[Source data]
┌──
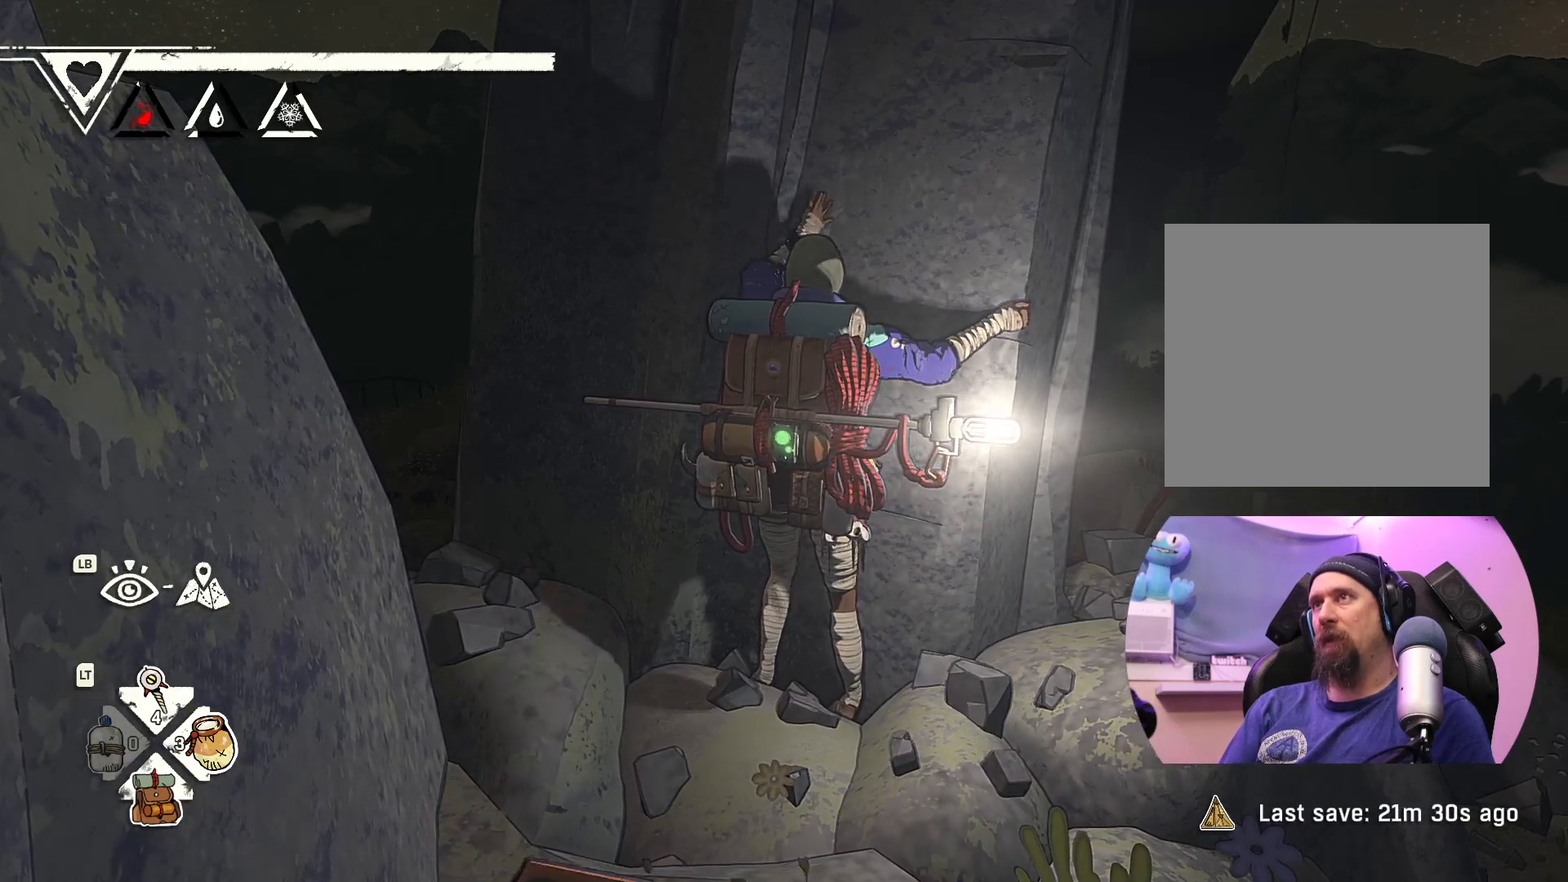
{"buttons": [], "left_stick": "up", "right_stick": "center", "events": [[50, "left_stick", "up"], [150, "X", "up"]]}
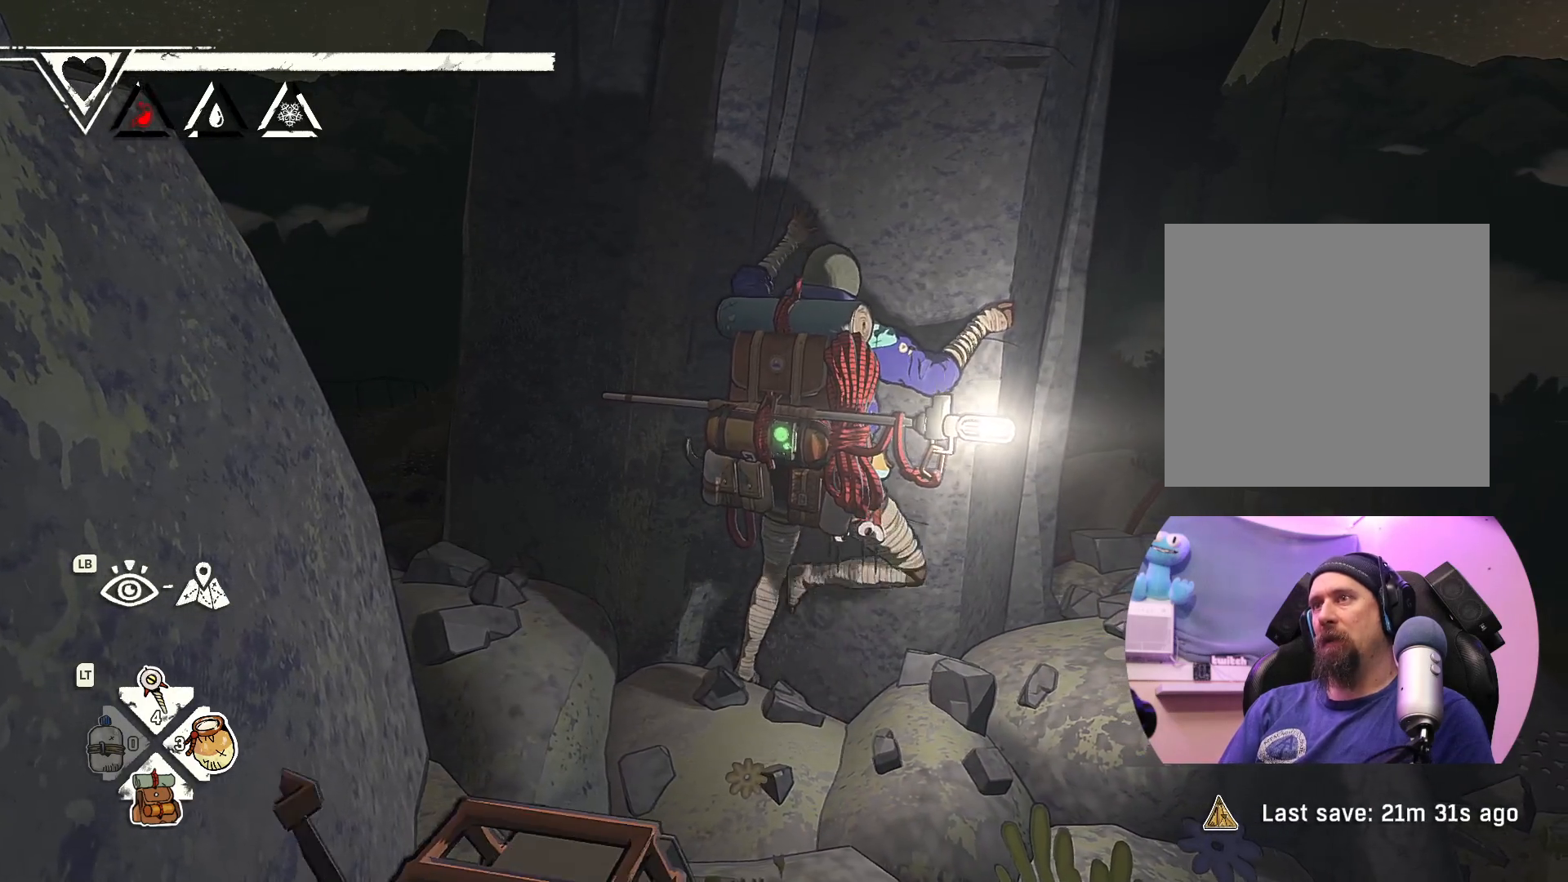
{"buttons": [], "left_stick": "up-right", "right_stick": "center", "events": [[283, "left_stick", "up-right"]]}
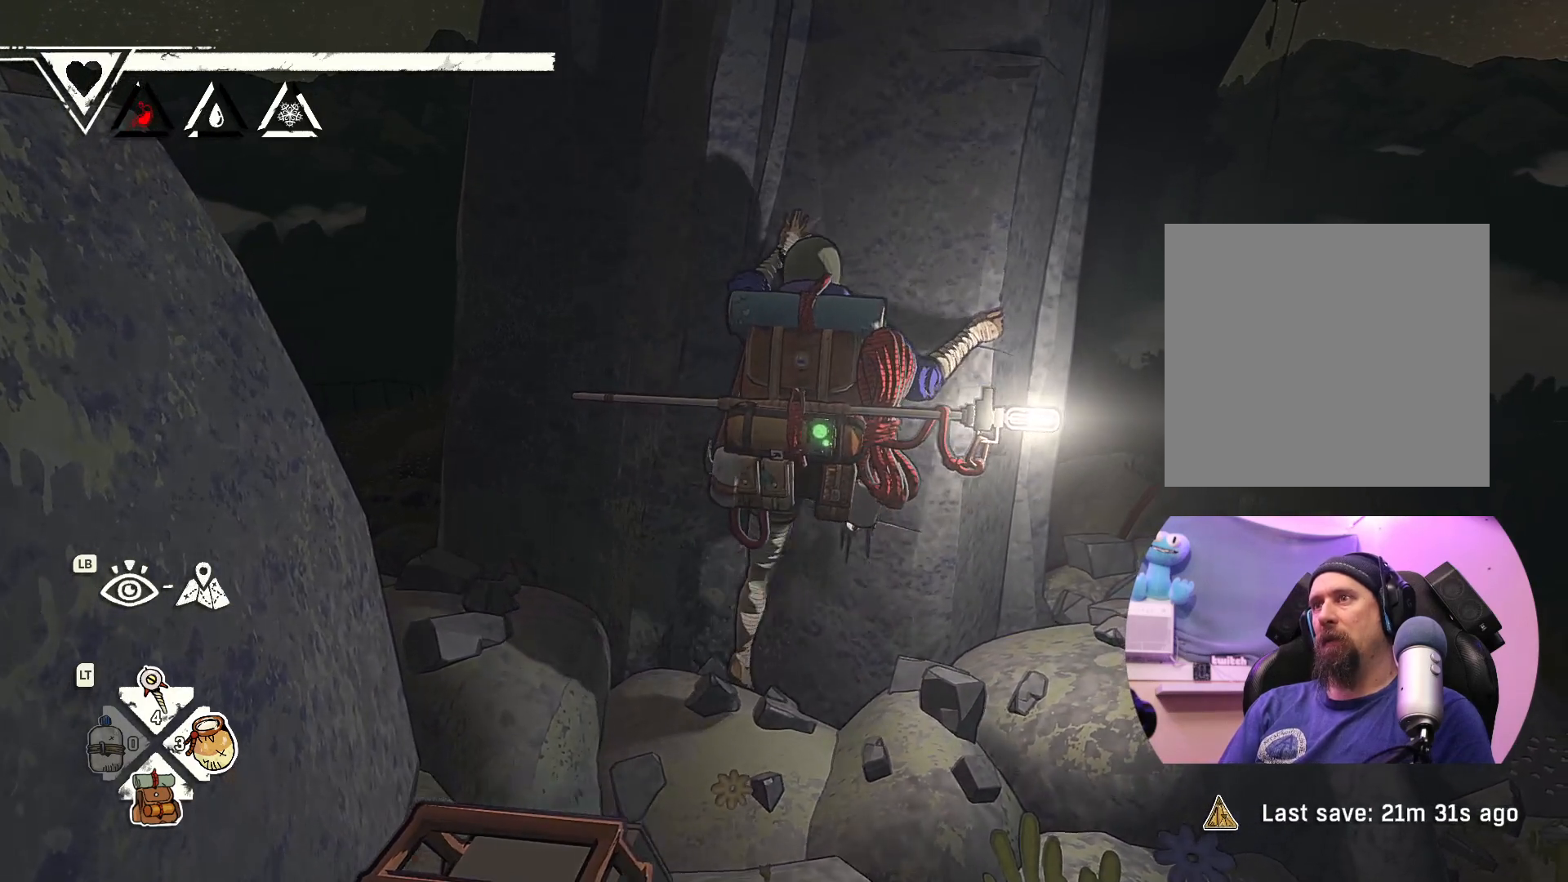
{"buttons": [], "left_stick": "up", "right_stick": "center", "events": [[133, "X", "down"], [333, "left_stick", "up"], [400, "X", "up"]]}
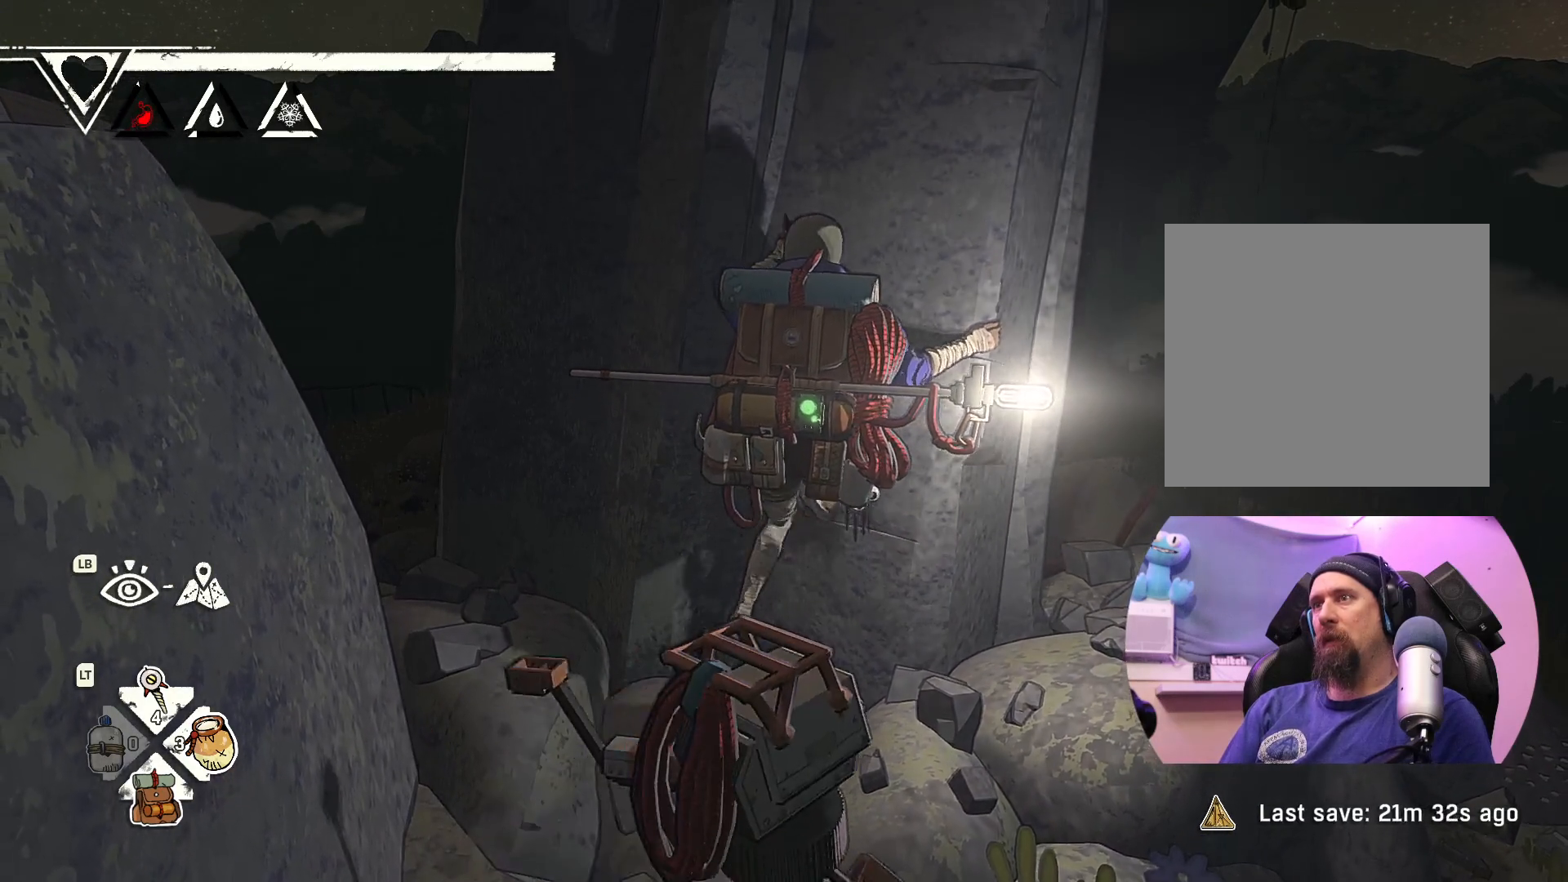
{"buttons": [], "left_stick": "up-right", "right_stick": "center", "events": [[300, "left_stick", "up-right"]]}
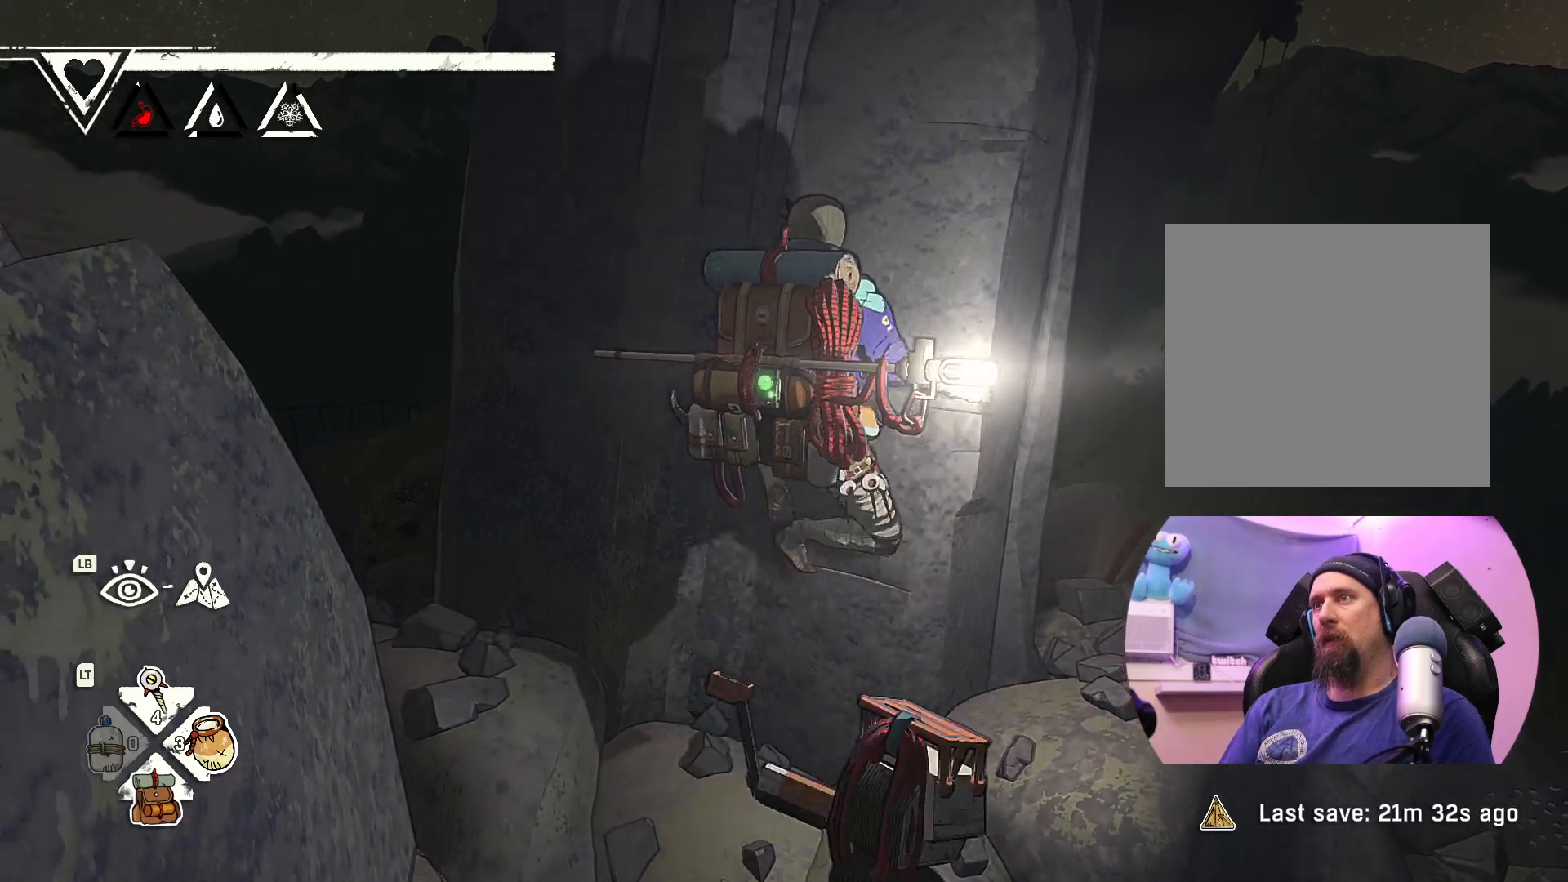
{"buttons": [], "left_stick": "center", "right_stick": "center", "events": [[200, "left_stick", "center"]]}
└──
Retype all records exactly as shown above, images excluded.

{"buttons": [], "left_stick": "up", "right_stick": "center", "events": [[50, "left_stick", "up"], [150, "X", "up"]]}
{"buttons": [], "left_stick": "up-right", "right_stick": "center", "events": [[283, "left_stick", "up-right"]]}
{"buttons": [], "left_stick": "up", "right_stick": "center", "events": [[133, "X", "down"], [333, "left_stick", "up"], [400, "X", "up"]]}
{"buttons": [], "left_stick": "up-right", "right_stick": "center", "events": [[300, "left_stick", "up-right"]]}
{"buttons": [], "left_stick": "center", "right_stick": "center", "events": [[200, "left_stick", "center"]]}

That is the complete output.